> _Required task_
Recast the entries below as a Markdown table with the columns Row and Text. Include only the lines from the line with "scientific name: Senna hirsuta" to the line with "state / province: Managua", both ends included, give each line a row number, and omit blank lines.

-- START OF Information given --

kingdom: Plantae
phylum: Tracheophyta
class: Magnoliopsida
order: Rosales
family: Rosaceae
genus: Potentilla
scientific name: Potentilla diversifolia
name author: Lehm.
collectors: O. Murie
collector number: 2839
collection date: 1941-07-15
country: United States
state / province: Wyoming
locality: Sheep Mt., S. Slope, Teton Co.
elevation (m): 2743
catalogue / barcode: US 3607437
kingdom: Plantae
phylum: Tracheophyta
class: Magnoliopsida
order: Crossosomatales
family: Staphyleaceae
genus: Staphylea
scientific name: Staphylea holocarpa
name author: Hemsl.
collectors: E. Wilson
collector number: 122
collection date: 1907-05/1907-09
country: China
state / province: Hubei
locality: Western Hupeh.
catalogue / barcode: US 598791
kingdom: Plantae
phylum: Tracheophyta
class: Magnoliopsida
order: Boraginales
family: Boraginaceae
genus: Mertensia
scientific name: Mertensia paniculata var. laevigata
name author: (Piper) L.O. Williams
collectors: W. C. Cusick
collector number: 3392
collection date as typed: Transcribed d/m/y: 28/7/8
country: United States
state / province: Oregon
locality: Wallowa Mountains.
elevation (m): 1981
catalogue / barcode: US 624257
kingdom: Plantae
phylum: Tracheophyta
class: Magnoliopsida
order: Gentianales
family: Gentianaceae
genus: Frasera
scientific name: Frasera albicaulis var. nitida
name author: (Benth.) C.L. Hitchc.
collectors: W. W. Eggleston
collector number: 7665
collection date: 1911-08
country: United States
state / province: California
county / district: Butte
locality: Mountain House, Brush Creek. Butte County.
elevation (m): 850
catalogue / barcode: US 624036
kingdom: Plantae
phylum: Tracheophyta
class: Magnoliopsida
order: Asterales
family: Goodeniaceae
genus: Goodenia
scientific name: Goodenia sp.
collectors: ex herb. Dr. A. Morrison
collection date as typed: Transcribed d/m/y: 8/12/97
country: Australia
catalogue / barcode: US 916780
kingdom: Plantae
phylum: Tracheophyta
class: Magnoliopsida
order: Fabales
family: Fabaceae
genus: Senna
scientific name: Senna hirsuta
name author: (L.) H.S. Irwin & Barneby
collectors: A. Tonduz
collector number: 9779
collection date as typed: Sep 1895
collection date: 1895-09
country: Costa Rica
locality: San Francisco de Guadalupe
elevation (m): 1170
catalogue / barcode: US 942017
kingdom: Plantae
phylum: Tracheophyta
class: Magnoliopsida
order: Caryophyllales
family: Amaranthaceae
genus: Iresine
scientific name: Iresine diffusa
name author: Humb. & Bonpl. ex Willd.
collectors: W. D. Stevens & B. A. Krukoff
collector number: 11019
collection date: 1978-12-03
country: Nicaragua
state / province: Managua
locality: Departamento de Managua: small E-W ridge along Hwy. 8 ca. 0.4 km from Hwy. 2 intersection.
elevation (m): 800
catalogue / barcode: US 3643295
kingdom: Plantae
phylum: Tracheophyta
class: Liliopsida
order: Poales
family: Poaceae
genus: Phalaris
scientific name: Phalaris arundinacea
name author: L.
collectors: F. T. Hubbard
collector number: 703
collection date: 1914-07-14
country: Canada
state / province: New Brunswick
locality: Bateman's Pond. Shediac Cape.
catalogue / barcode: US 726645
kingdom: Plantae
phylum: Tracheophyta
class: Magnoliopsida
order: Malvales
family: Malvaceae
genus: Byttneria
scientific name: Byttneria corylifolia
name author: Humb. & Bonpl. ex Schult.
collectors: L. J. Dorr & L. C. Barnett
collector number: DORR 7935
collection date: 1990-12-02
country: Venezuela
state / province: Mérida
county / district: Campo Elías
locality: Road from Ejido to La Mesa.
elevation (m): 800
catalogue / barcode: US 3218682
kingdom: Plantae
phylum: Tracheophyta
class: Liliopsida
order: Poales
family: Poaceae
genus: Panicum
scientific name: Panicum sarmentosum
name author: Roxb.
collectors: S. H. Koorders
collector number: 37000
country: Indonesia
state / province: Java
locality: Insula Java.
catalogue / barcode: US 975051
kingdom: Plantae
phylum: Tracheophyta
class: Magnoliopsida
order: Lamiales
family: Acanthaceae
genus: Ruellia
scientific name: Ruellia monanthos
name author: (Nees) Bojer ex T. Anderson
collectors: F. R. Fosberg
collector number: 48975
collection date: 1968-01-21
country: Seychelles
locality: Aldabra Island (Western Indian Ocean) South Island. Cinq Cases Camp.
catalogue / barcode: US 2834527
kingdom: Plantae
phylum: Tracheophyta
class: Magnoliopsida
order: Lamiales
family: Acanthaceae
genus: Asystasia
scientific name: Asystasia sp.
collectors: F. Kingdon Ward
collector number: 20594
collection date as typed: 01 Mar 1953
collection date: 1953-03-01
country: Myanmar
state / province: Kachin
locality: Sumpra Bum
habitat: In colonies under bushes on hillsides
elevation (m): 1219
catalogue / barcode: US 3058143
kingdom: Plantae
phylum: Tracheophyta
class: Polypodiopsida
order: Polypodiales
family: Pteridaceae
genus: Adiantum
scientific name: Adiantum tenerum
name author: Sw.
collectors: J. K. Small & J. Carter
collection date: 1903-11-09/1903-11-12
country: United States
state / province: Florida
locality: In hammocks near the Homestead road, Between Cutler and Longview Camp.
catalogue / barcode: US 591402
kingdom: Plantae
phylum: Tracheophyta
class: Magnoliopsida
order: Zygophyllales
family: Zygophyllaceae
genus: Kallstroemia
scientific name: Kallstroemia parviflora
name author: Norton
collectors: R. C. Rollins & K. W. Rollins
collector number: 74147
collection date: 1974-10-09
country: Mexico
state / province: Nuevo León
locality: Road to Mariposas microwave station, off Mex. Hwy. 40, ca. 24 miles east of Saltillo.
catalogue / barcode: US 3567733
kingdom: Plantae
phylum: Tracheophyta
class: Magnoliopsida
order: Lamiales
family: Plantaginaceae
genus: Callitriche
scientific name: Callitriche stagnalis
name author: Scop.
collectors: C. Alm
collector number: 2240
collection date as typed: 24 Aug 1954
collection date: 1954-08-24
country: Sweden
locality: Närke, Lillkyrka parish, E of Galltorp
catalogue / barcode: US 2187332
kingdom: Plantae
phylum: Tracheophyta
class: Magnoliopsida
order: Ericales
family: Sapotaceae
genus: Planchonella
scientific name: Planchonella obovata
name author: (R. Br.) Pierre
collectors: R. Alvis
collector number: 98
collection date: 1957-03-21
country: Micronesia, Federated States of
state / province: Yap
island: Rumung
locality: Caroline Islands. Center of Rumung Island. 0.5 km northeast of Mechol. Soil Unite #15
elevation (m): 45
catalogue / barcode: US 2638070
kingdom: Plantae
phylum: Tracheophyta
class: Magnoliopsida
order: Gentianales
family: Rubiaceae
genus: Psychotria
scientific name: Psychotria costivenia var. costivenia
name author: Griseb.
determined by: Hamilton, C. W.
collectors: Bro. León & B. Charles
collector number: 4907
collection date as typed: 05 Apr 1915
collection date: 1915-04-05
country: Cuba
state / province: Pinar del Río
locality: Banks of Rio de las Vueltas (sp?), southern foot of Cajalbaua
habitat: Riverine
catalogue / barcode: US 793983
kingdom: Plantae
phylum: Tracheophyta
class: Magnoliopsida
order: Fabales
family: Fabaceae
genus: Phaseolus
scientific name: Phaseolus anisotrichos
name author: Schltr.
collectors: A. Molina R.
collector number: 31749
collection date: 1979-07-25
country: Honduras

-- END OF Information given --

> _Answer to this task_
| Row | Text |
|---|---|
| 1 | scientific name: Senna hirsuta |
| 2 | name author: (L.) H.S. Irwin & Barneby |
| 3 | collectors: A. Tonduz |
| 4 | collector number: 9779 |
| 5 | collection date as typed: Sep 1895 |
| 6 | collection date: 1895-09 |
| 7 | country: Costa Rica |
| 8 | locality: San Francisco de Guadalupe |
| 9 | elevation (m): 1170 |
| 10 | catalogue / barcode: US 942017 |
| 11 | kingdom: Plantae |
| 12 | phylum: Tracheophyta |
| 13 | class: Magnoliopsida |
| 14 | order: Caryophyllales |
| 15 | family: Amaranthaceae |
| 16 | genus: Iresine |
| 17 | scientific name: Iresine diffusa |
| 18 | name author: Humb. & Bonpl. ex Willd. |
| 19 | collectors: W. D. Stevens & B. A. Krukoff |
| 20 | collector number: 11019 |
| 21 | collection date: 1978-12-03 |
| 22 | country: Nicaragua |
| 23 | state / province: Managua |